--- TASK REQUIREMENTS ---
Filter the records, keeping every line that has the string "found".

--- RECORDS SHOWN ---
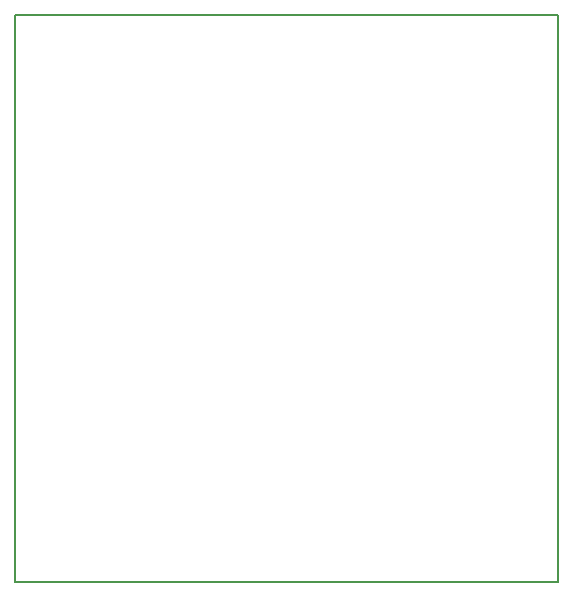
<source format=gm1>
%TF.GenerationSoftware,KiCad,Pcbnew,no-vcs-found-609da9b~60~ubuntu16.04.1*%
%TF.CreationDate,2017-10-16T18:06:58+03:00*%
%TF.ProjectId,orange_pi_zero_node,6F72616E67655F70695F7A65726F5F6E,rev?*%
%TF.SameCoordinates,Original*%
%TF.FileFunction,Profile,NP*%
%FSLAX46Y46*%
G04 Gerber Fmt 4.6, Leading zero omitted, Abs format (unit mm)*
G04 Created by KiCad (PCBNEW no-vcs-found-609da9b~60~ubuntu16.04.1) date Mon Oct 16 18:06:58 2017*
%MOMM*%
%LPD*%
G01*
G04 APERTURE LIST*
%ADD10C,0.150000*%
G04 APERTURE END LIST*
D10*
X113000000Y-98500000D02*
X113000000Y-50500000D01*
X159000000Y-98500000D02*
X113000000Y-98500000D01*
X159000000Y-50500000D02*
X159000000Y-98500000D01*
X113000000Y-50500000D02*
X159000000Y-50500000D01*
M02*

</source>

--- SOLUTION FOR THIS TASK ---
%TF.GenerationSoftware,KiCad,Pcbnew,no-vcs-found-609da9b~60~ubuntu16.04.1*%
G04 Created by KiCad (PCBNEW no-vcs-found-609da9b~60~ubuntu16.04.1) date Mon Oct 16 18:06:58 2017*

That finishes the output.